In their third point, Appellants contend, in the alternative to their arguments that they are entitled to judicial review, that they were entitled to administrative review. They assert the trial court erred in dismissing their petition for review of the decision of the Administrative Hearing Commission because the statutes provide and the courts have recognized a competitor affected person’s right to participate in the information gathering stage of the certificate of need process, and the General Assembly could not have intended that the committee be free to issue a certificate of need without giving the statutorily required notice.
Appellants cite no authority for this assertion. In fact, they admit that “[n]o statute expressly provides competitor affected persons with a right to appeal to the Administrative Hearing Commission in the event they are deprived of their statutory rights to notice and hearing.” They merely claim that the General Assembly must have intended to give them a remedy for the committee’s failure to comply with the statutory notice and hearing requirements because those rights, which have been recognized by the courts, are important substantive rights. As we have already discussed, supra, § 197.335, the only statute authorizing review by the Administrative Hearing Commission, “limits the right of appeal to applicants and health systems agencies.” HCA Health Services of Midwest, Inc. v. Admin. Hearing Comm’n, 702 S.W.2d at 887. Because the appellants are neither applicants nor health systems agencies, they were not entitled to administrative review. As the statute clearly does not provide Appellants administrative review, we will not assume the General Assembly intended they have such review. Point denied.
The judgment of the trial court dismissing the plaintiffs’ consolidated action is affirmed.
All concur.
. All statutory references are to RSMo 1994.
. Medical Management, National Health, and Ozark Care Centers, Inc. will hereafter be collectively referred to as "Appellants.”

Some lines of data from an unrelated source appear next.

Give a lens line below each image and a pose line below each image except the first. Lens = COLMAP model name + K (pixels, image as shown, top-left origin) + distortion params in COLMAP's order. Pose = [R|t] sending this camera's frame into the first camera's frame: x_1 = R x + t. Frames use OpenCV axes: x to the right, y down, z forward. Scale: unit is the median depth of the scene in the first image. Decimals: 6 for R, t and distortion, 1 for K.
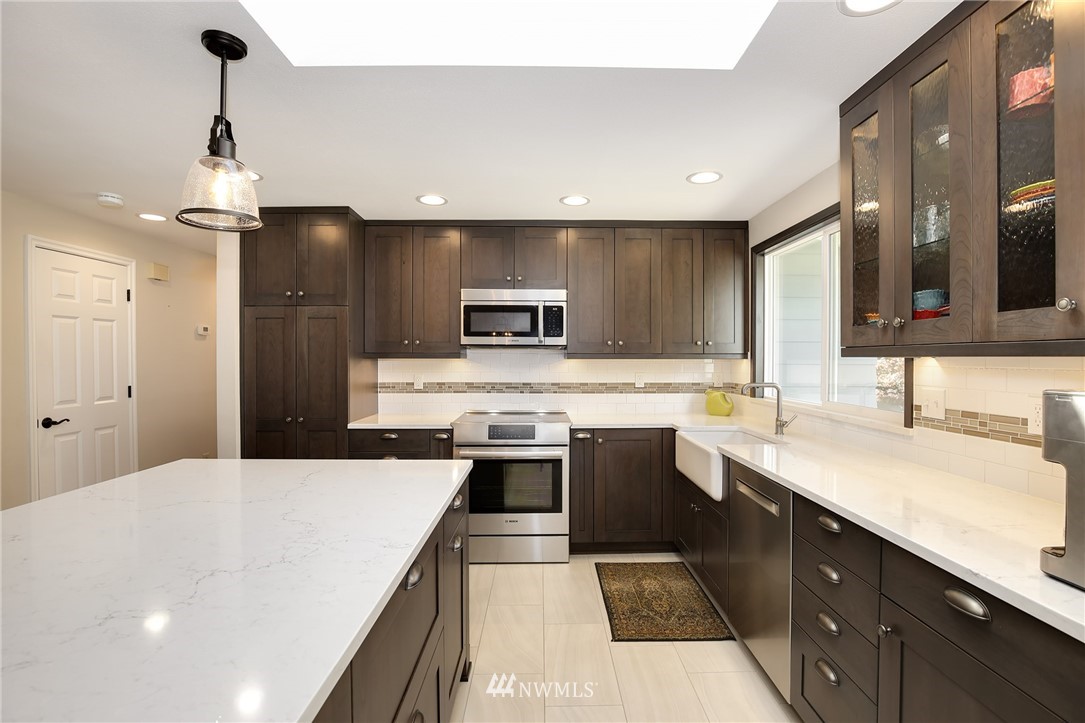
lens RADIAL K [[497.2, 0, 545.7], [0, 497.2, 362.6], [0, 0, 1]] dist [-0.029884, 0.002117]
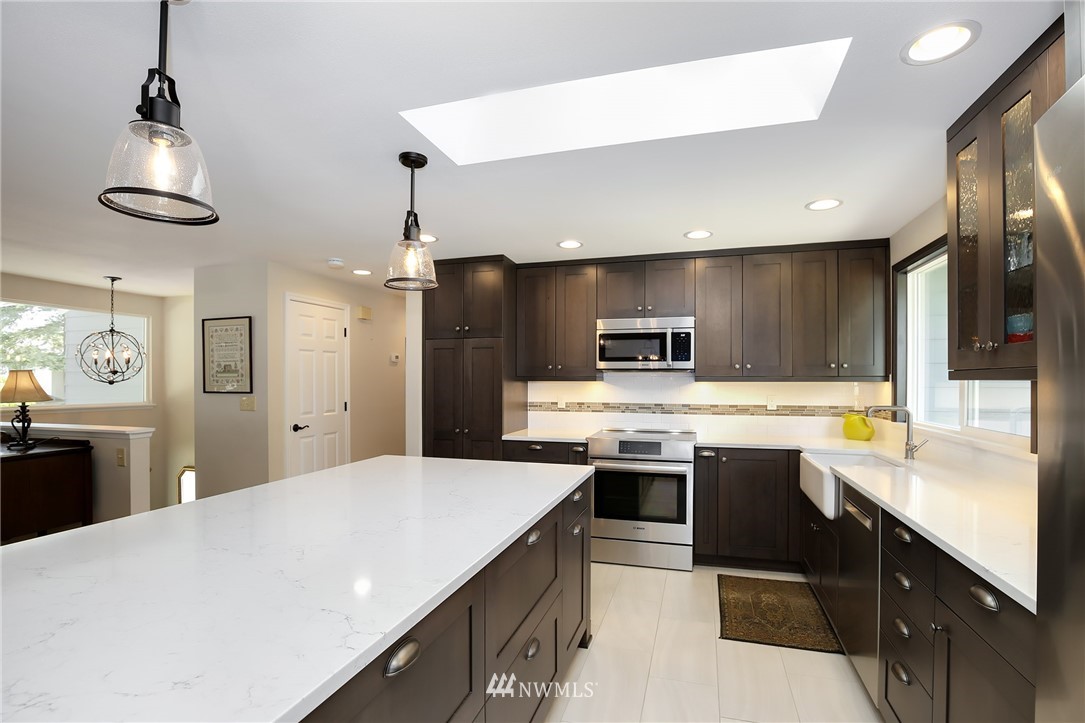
lens RADIAL K [[497.2, 0, 548.9], [0, 497.2, 377.8], [0, 0, 1]] dist [-0.029884, 0.002117]
pose [[0.953972, -0.001645, -0.299891, 0.070770], [-0.002539, 0.999905, -0.013562, -0.000180], [0.299885, 0.013699, 0.953877, -0.118398]]
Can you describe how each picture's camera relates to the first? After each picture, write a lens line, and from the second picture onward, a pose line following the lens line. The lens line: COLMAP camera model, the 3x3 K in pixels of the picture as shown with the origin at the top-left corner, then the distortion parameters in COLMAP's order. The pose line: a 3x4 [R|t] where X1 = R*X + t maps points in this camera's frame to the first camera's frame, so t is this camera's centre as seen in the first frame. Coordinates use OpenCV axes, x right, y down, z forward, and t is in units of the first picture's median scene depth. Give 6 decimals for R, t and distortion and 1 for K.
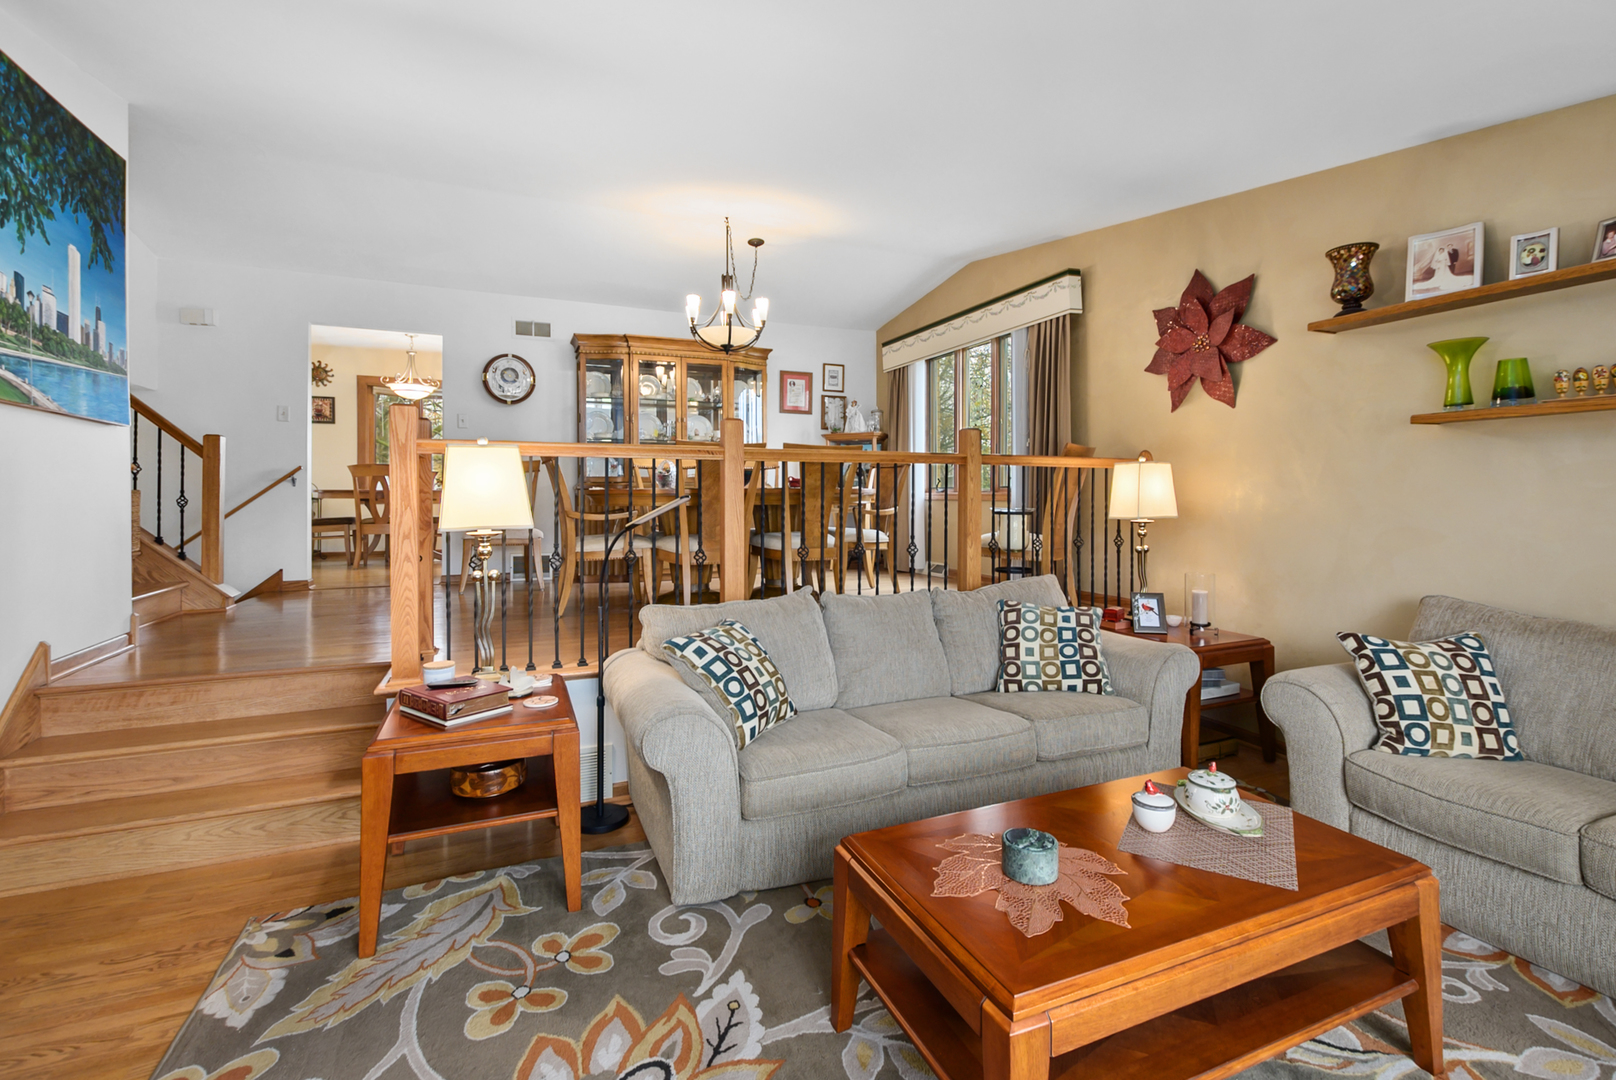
lens RADIAL K [[732.2, 0, 808.8], [0, 732.2, 503.2], [0, 0, 1]] dist [0.010472, 0.000080]
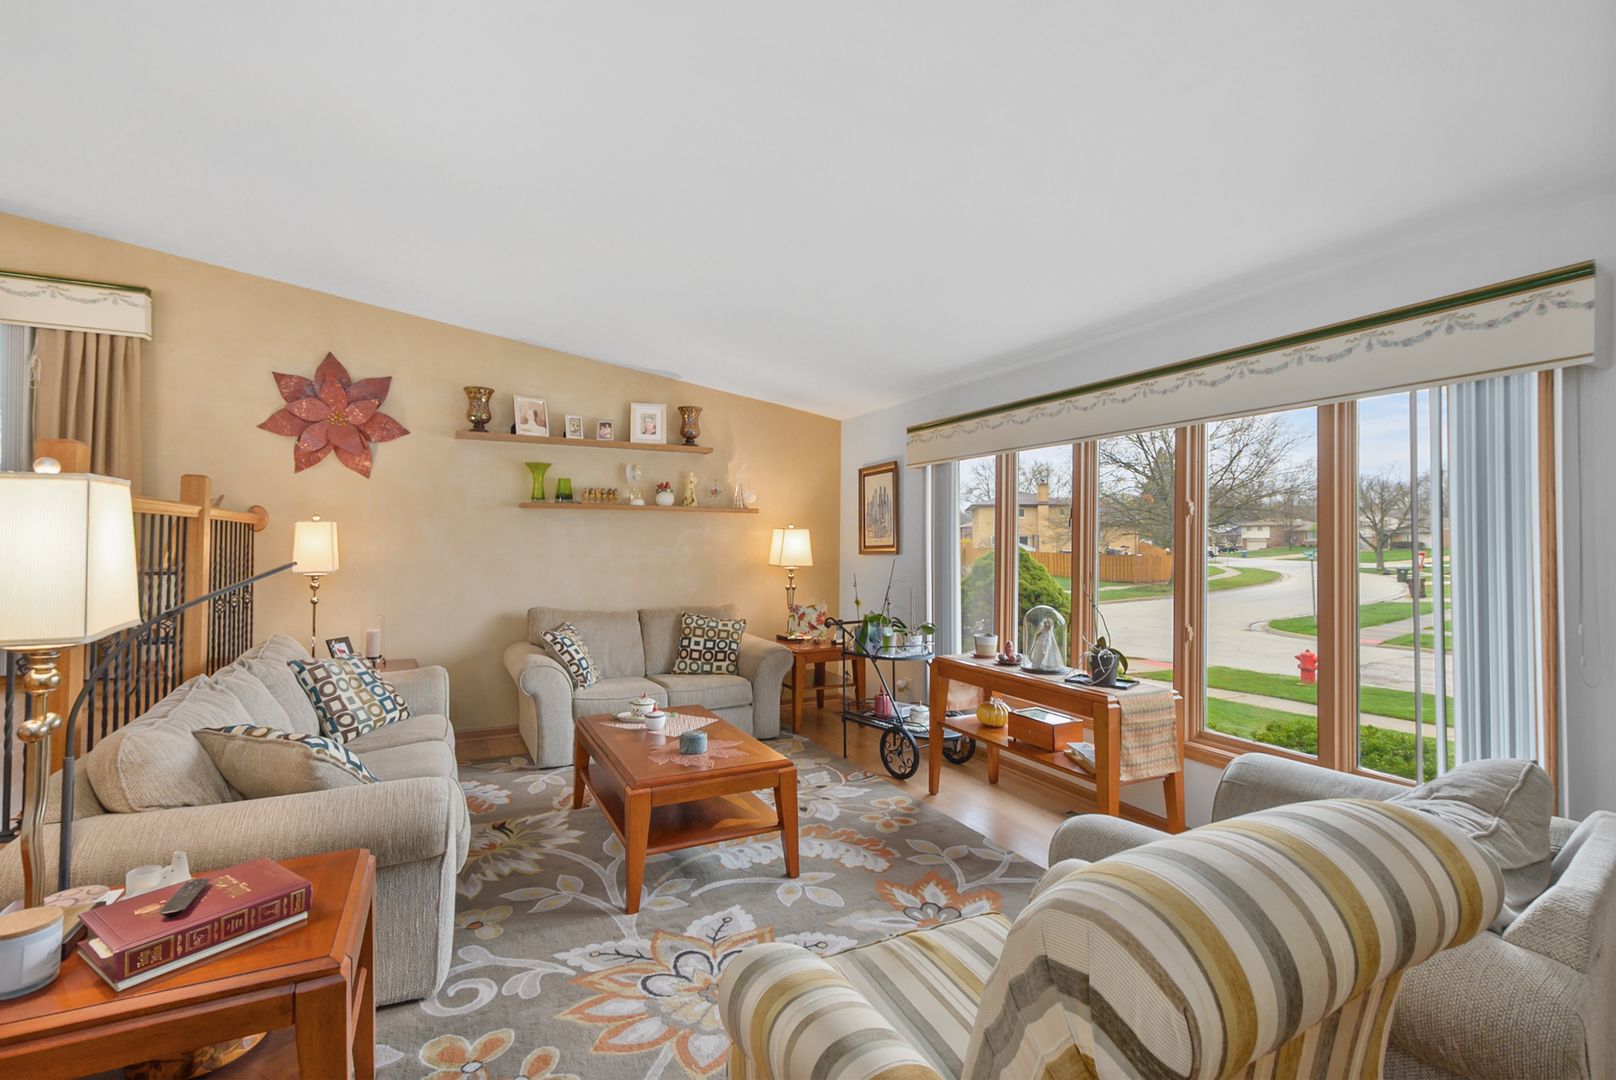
lens RADIAL K [[719.2, 0, 812.0], [0, 719.2, 564.3], [0, 0, 1]] dist [0.003699, -0.000097]
pose [[-0.058836, -0.035921, 0.997621, -0.885587], [0.005447, 0.999326, 0.036304, -0.034731], [-0.998253, 0.007570, -0.058601, 0.440589]]
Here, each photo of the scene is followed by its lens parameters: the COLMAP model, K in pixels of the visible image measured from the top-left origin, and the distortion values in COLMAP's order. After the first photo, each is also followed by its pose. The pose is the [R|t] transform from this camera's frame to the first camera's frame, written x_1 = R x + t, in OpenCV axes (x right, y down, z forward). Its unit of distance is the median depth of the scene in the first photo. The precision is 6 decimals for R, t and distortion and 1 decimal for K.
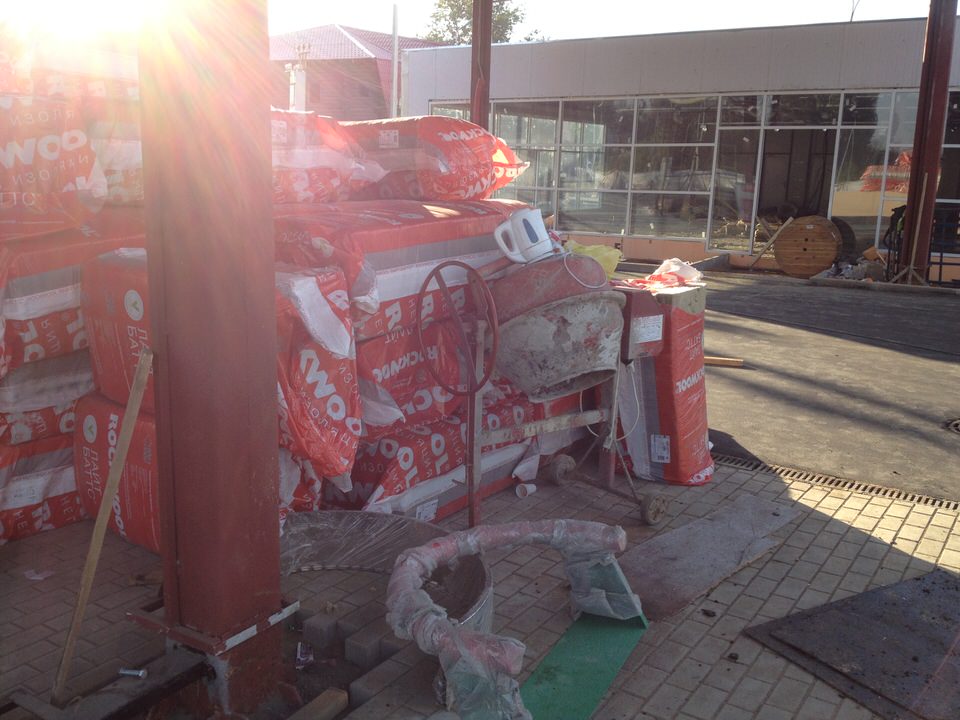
lens RADIAL K [[895.9, 0, 474.4], [0, 895.9, 361.1], [0, 0, 1]] dist [0.151653, -0.315695]
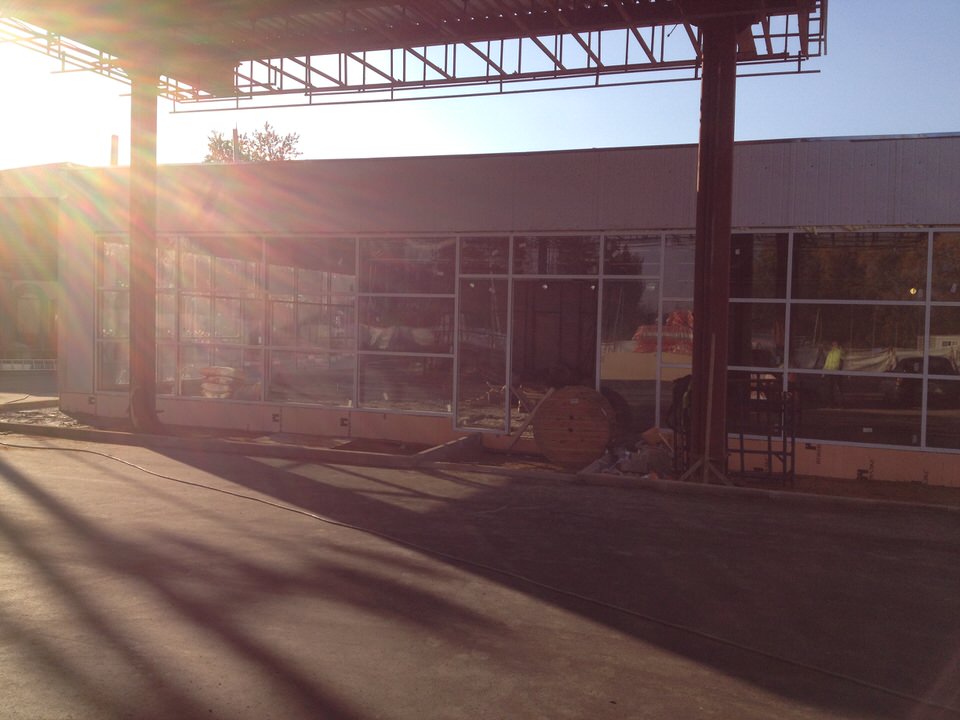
lens RADIAL K [[950.0, 0, 458.4], [0, 950.0, 328.5], [0, 0, 1]] dist [0.285449, -0.388069]
pose [[0.977944, 0.001140, 0.208862, 0.105245], [0.040955, 0.979525, -0.197111, -0.052469], [-0.204810, 0.201318, 0.957875, 0.237101]]
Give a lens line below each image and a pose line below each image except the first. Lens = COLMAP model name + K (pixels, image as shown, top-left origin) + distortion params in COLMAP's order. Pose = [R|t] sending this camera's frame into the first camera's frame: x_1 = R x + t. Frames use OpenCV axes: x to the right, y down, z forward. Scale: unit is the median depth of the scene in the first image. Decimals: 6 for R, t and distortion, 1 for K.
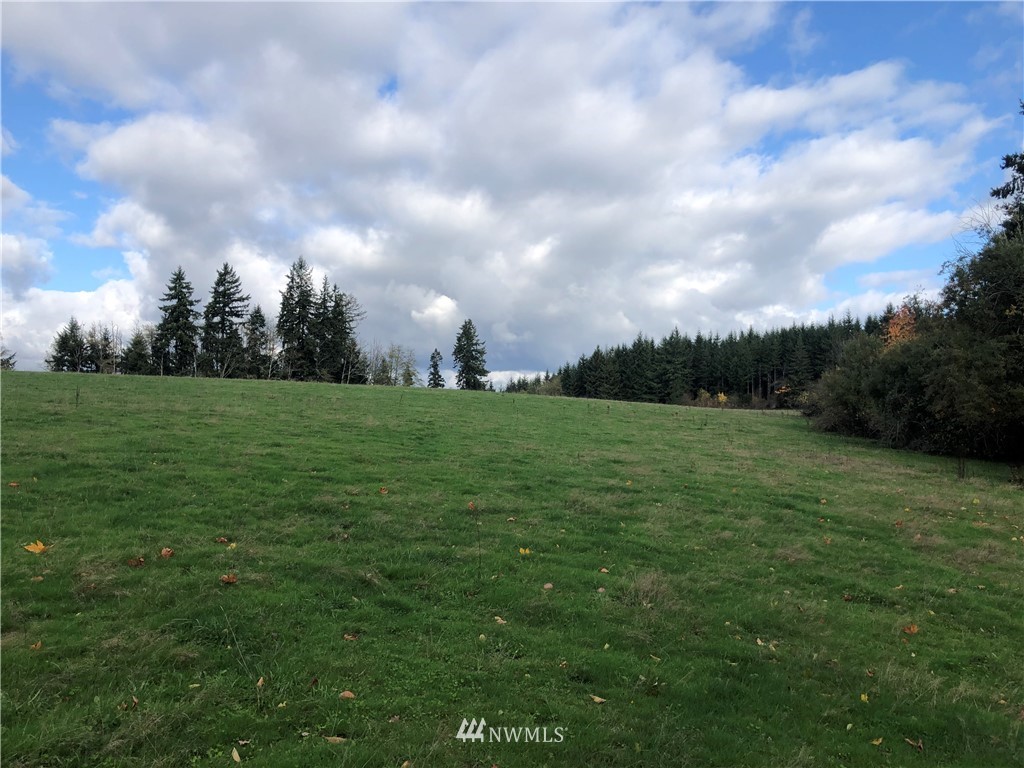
lens RADIAL K [[818.5, 0, 513.5], [0, 818.5, 369.0], [0, 0, 1]] dist [0.005195, 0.003899]
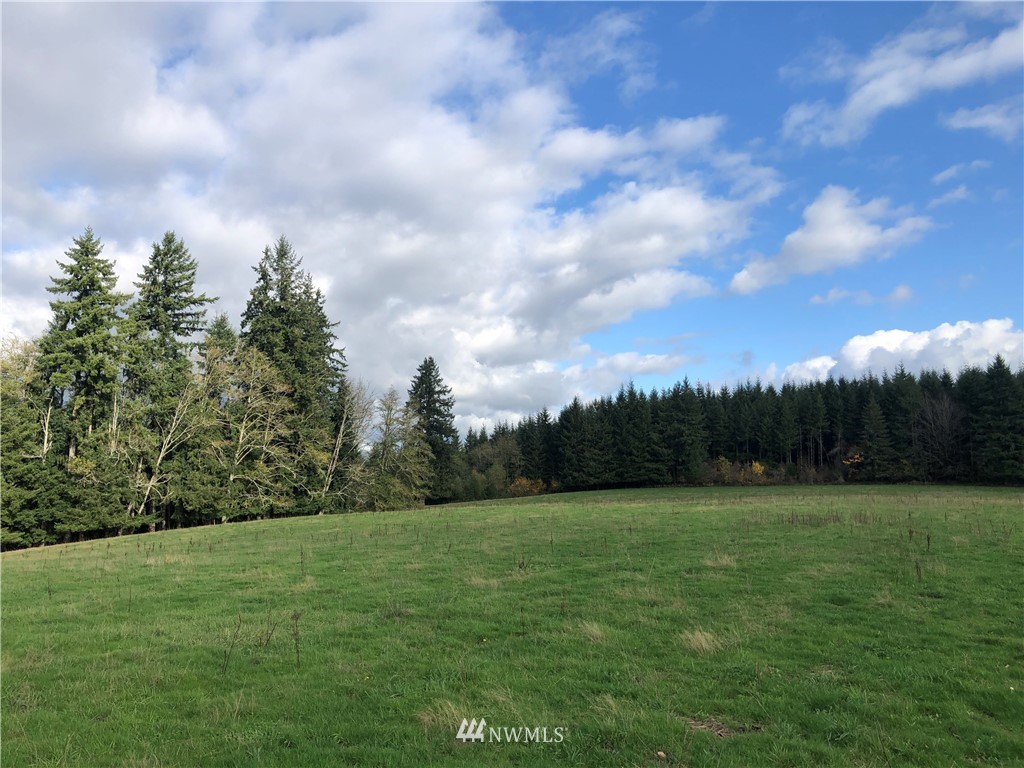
lens RADIAL K [[828.8, 0, 474.2], [0, 828.8, 380.0], [0, 0, 1]] dist [0.034709, 0.002504]
pose [[0.954153, 0.027328, 0.298069, -0.231590], [-0.013374, 0.998721, -0.048754, -0.006327], [-0.299020, 0.042532, 0.953298, 0.307875]]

. First, they claim the court-ordered hearings were a sham because of a voice vote rather than the roE caH vote. Second, they claim that because other affected persons did not get notice, there may have been other parties who would have come forward in opposition to the construction of the new facility. Third, they claim the court’s order changed the standard by requiring the appeEants to show cause why the original decision to approve the apphcation should be changed.
. See West County Care Center, Inc. v. Missouri Health Facilities Review Comm., 773 S.W.2d 474, 477-78 (Mo.App.1989) ("The interest the certificate of need law accords to a competitor affected person is to be given notice of a review for a new health care service within the area, to invoke a public hearing for the presentation of its views to the licensure committee, and to be informed of the decision. It is that interest—if any at all—of a competitor which the law will protect by extraordinary remedy.”). See also Missouri Health Care Assoc. v. Missouri Health Facilities Review Comm., 777 S.W.2d 241, 242 (Mo.App.1989); St. Joseph’s Hill Infirmary v. Mandl, 682 S.W.2d 821, 823-24 (Mo.App.1984).
. Note that the committee approved LORCI's certificate of need on the condition that it not participate in the state Medicaid program.